Johnson met with Trump at the White House to discuss the withheld aid to Ukraine just before leaving on his trip and says he told Ukrainians that Trump's reservations about releasing the aid were based on "endemic corruption and inadequate European support."
Johnson's account stands in stark contrast to comments made by Senator Murphy, who said in September—following news that a whistleblower had filed a complaint—that he heard "directly" from Zelensky that Ukraine felt pressured to investigate Hunter Biden's dealings in the country.
"Once I got on the ground there, I heard about how confused the entire new Ukrainian administration was about the nature of these demands they were getting from the Trump administration to conduct this political investigation, and that they worry that the aid that was being cut off to Ukraine by the president was a consequence for their unwillingness, at the time, to investigate the Bidens," Murphy said during a Sept. 23 press conference.
Murphy's assertion that Zelensky felt pressured to investigate the Bidens didn't come until after news of the whistleblower complaint alleging quid pro quo. His initial characterization of the meeting made no mention of Zelensky saying he thought aid was being withheld because of unwillingness to conduct an investigation, according to audio of a Sept. 11 briefing Murphy and Johnson gave to reporters that was reviewed by the Free Beacon.
After publication of this piece, a Murphy aide said the Connecticut senator's statement on Zelensky was misunderstood. In a letter Murphy sent to the House late Tuesday night, Murphy said his conclusion about Zelensky feeling pressure was based on his own interpretations—not anything Zelensky actually said.
"While I do not dispute any of Senator Johnson's factual representations regarding our meeting, I came to a very difference conclusion regarding the way that Zelensky reacted to my comments," Murphy writes in the letter.
"I interpreted Zelensky's answer to my question as a concession of the premise of my question—that he was receiving improper overtures from [Rudy Guiliani] to interfere in the 2020 election," Murphy writes. "He did not contradict the facts I laid out in my question, and instead simply relayed his desire to say clear of becoming enmeshed in American politics. To me, this was confirmation that Zelensky was indeed feeling the pressure I described."
Zelensky has consistently said he never felt pressured to take any action. The Trump administration lifted its hold on the Ukrainian aid on Sept. 11.

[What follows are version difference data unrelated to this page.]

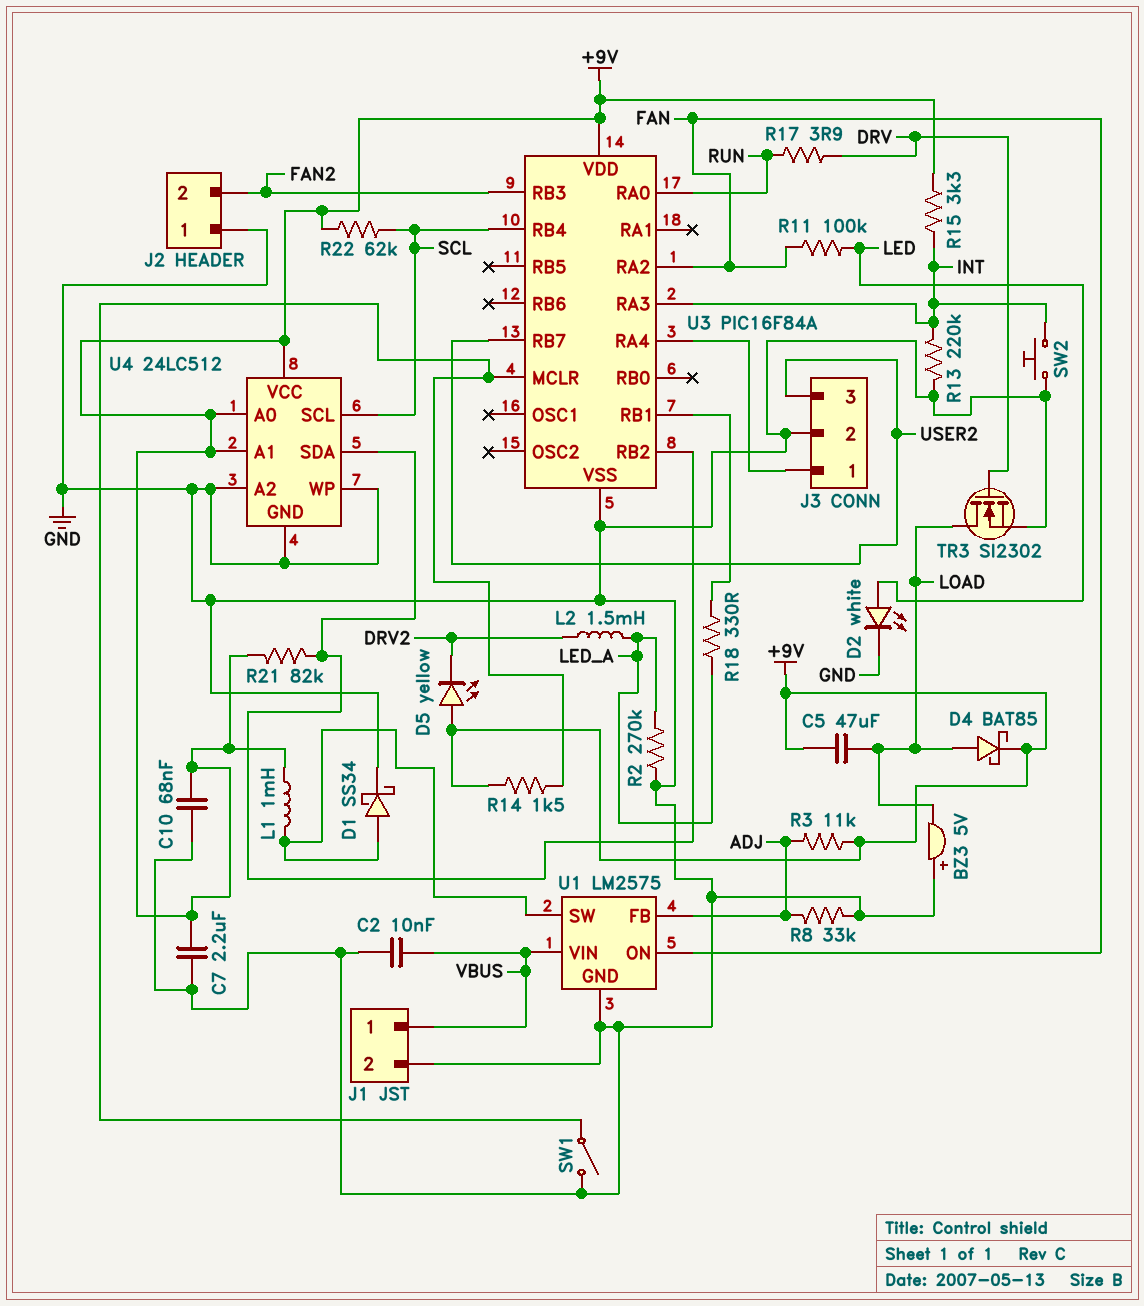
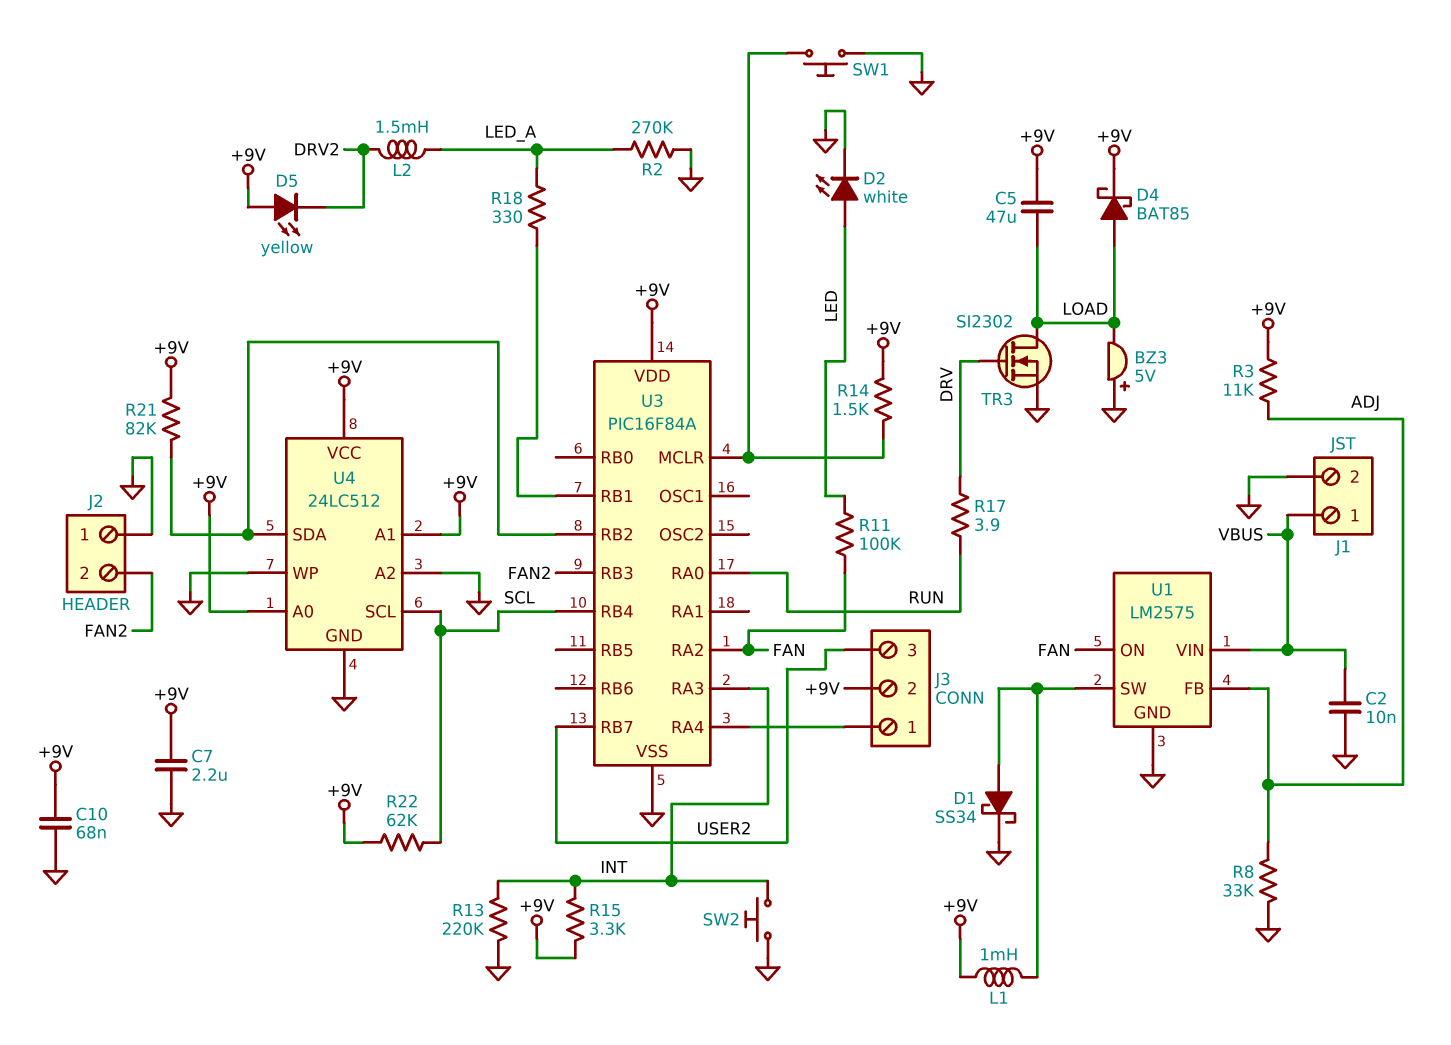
J3 pin 2: GND -> +9V
SW1: switch (GND, U3/MCLR) -> button (GND, U3/MCLR)

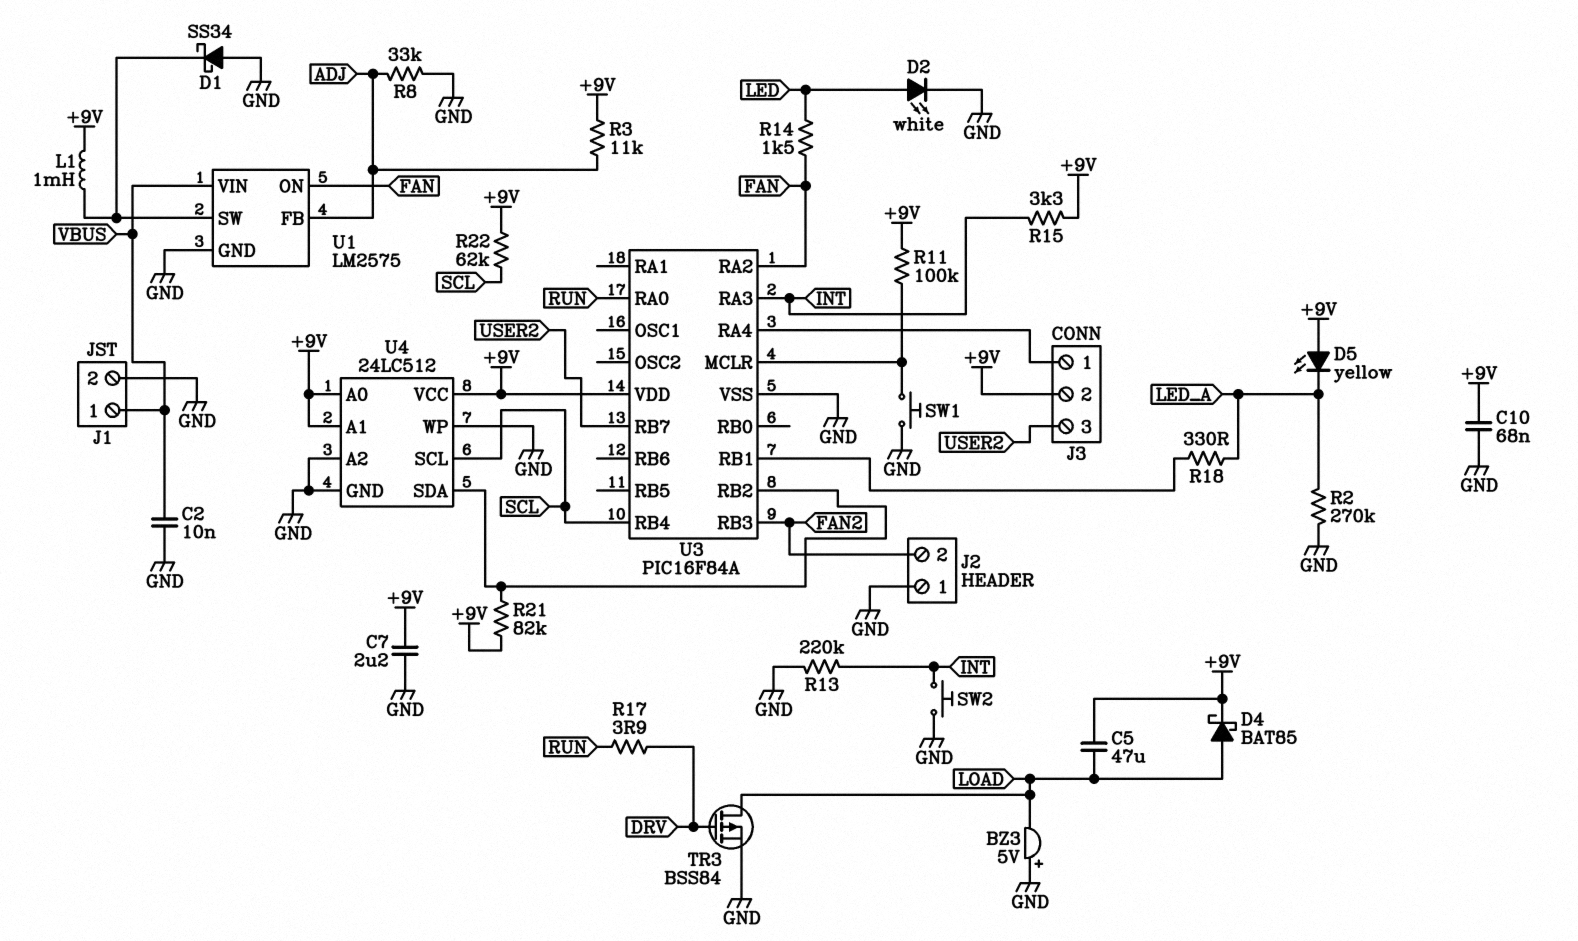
D1: schottky SS34 (A U1/SW, K GND) -> schottky SS34 (A GND, K U1/SW)
D5: LED yellow (A +9V, K DRV2) -> LED yellow (A +9V, K LED_A)
L2: 1.5mH (DRV2, LED_A) -> none
R11: 100k (FAN, LED) -> 100k (+9V, U3/MCLR)
R14: 1.5k (+9V, U3/MCLR) -> 1.5k (FAN, LED)
TR3: NMOS SI2302 (G DRV, D LOAD, S GND) -> PMOS BSS84 (G DRV, D LOAD, S GND)

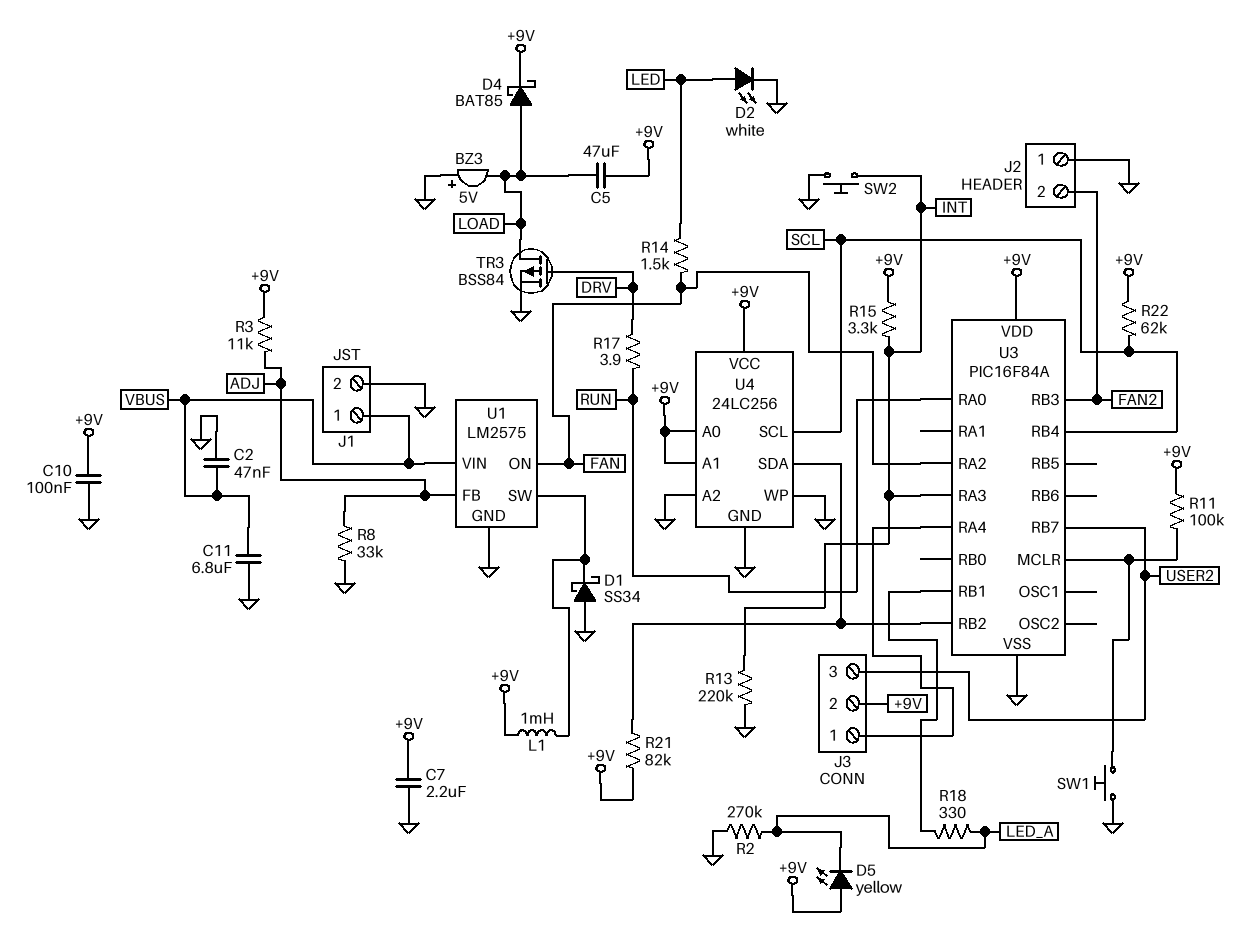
C2: 10nF (GND, VBUS) -> 47nF (GND, VBUS)
C10: 68nF (+9V, GND) -> 100nF (+9V, GND)
C11: none -> 6.8uF (GND, VBUS)
U4: 24LC512 -> 24LC256

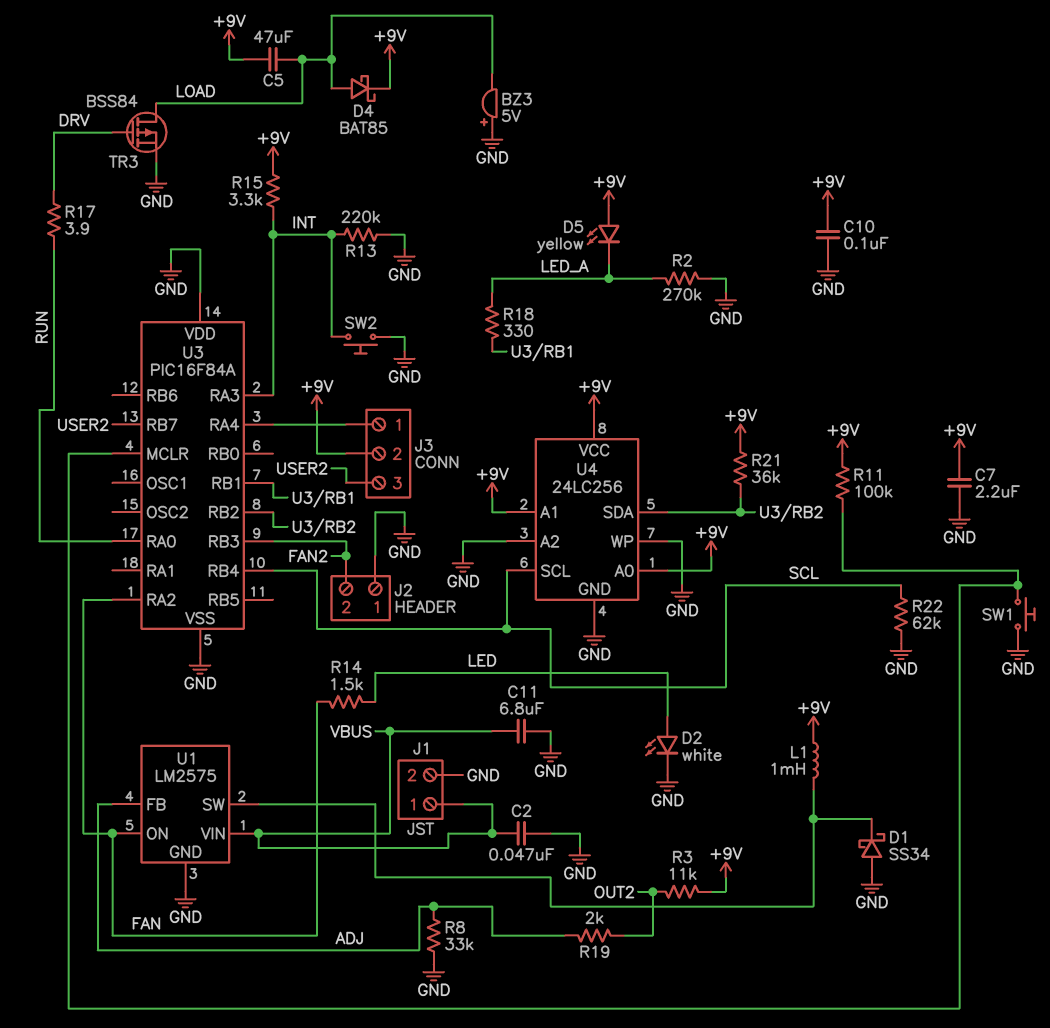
R3: 11k (+9V, ADJ) -> 11k (+9V, OUT2)
R19: none -> 2k (ADJ, OUT2)
R21: 82k (+9V, U3/RB2) -> 36k (+9V, U3/RB2)
R22: 62k (+9V, SCL) -> 62k (GND, SCL)
U3 pin VDD: +9V -> GND

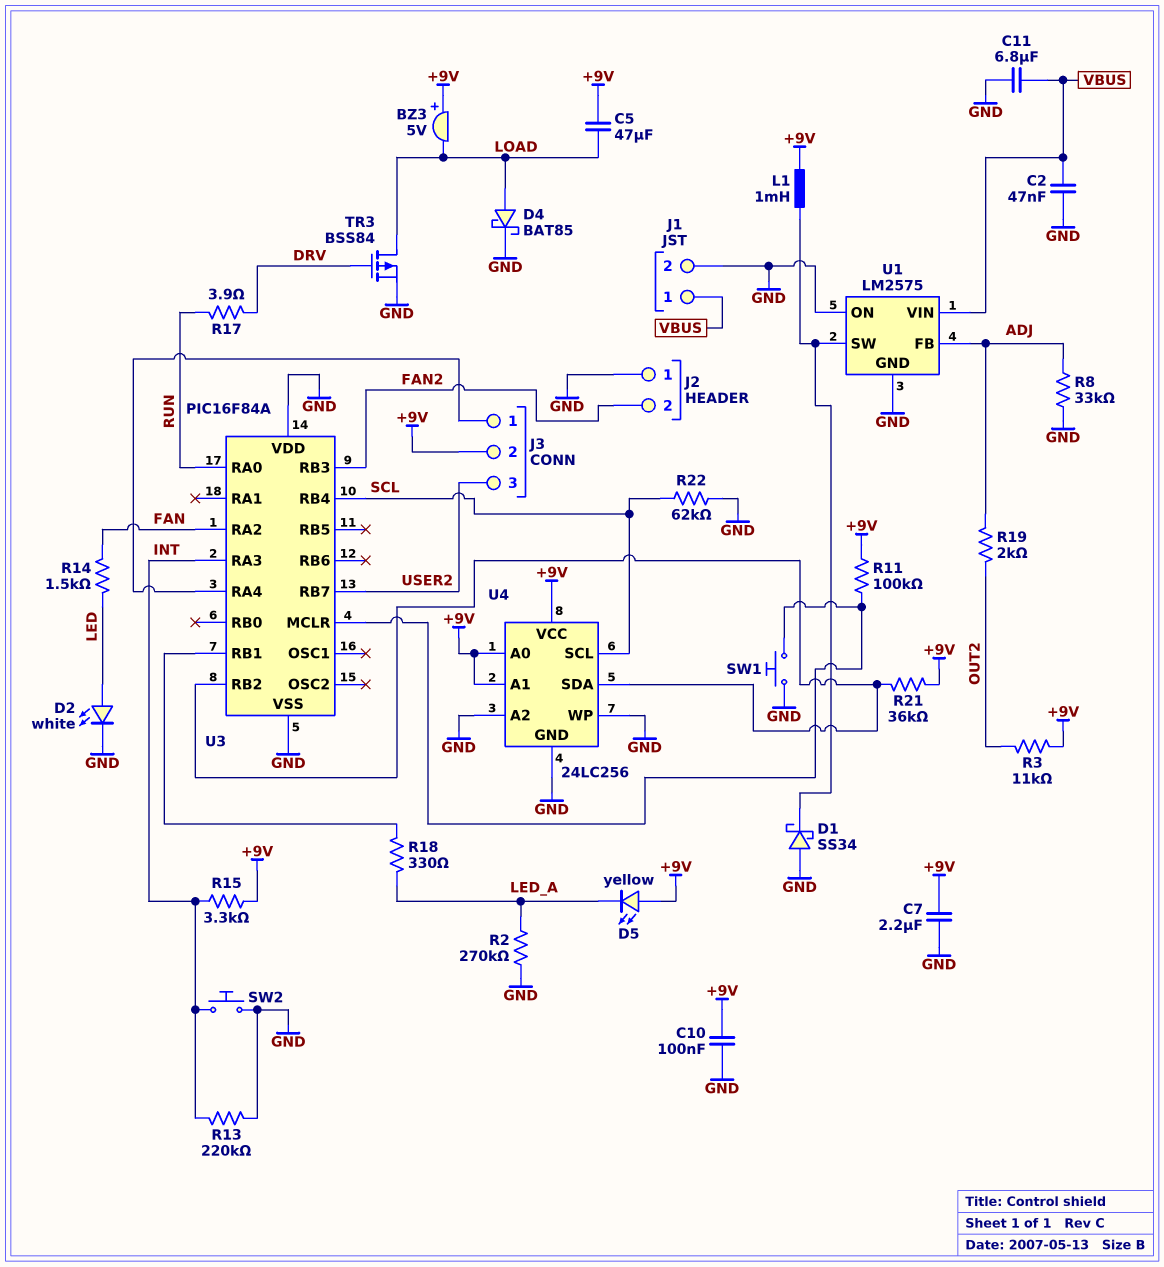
BZ3: buzzer 5V (plus GND, minus LOAD) -> buzzer 5V (plus +9V, minus LOAD)
D4: schottky BAT85 (A LOAD, K +9V) -> schottky BAT85 (A LOAD, K GND)
U1 pin ON: FAN -> GND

Johnson was a strong advocate for restoring aid to Ukraine and worked to convince Trump to release the aid during the White House visit he made prior to his meeting with Zelensky. He said the purpose of his meeting was "to try and persuade him to authorize me to tell Zelensky that the hold would be lifted on military aid."
Johnson was ultimately unsuccessful, he explained in the letter.
"The president was not prepared to lift the hold, and he was consistent in the reasons he cited," Johnson wrote. "He reminded me how thoroughly corrupt Ukraine was and again conveyed his frustration that Europe doesn't do its fair share of providing military aid."
Johnson said he asked Trump directly whether Ukraine was asked to take any action to release the aid and received an "adamant, vehement, and angry" denial.
"It was only after he reiterated his reasons for not giving me the authority to tell Zelensky the support would be released that I asked him about whether there was some kind of arrangement where Ukraine would take some action and the hold would be lifted," Johnson said. "Without hesitation, President Trump immediately denied such an arrangement existed."
Johnson also attacked the release of transcripts between Trump and Zelensky during the impeachment inquiry, saying it has "done a great deal of damage to our democracy."
"The release of transcripts of discussions between the president of the United States and another world leader sets a terrible precedent that will deter and limit candid conversations between the president and world leaders from now on," he wrote.
UPDATE: Nov. 20, 8:00 p.m.: This piece was updated with new information from Senator Chris Murphy.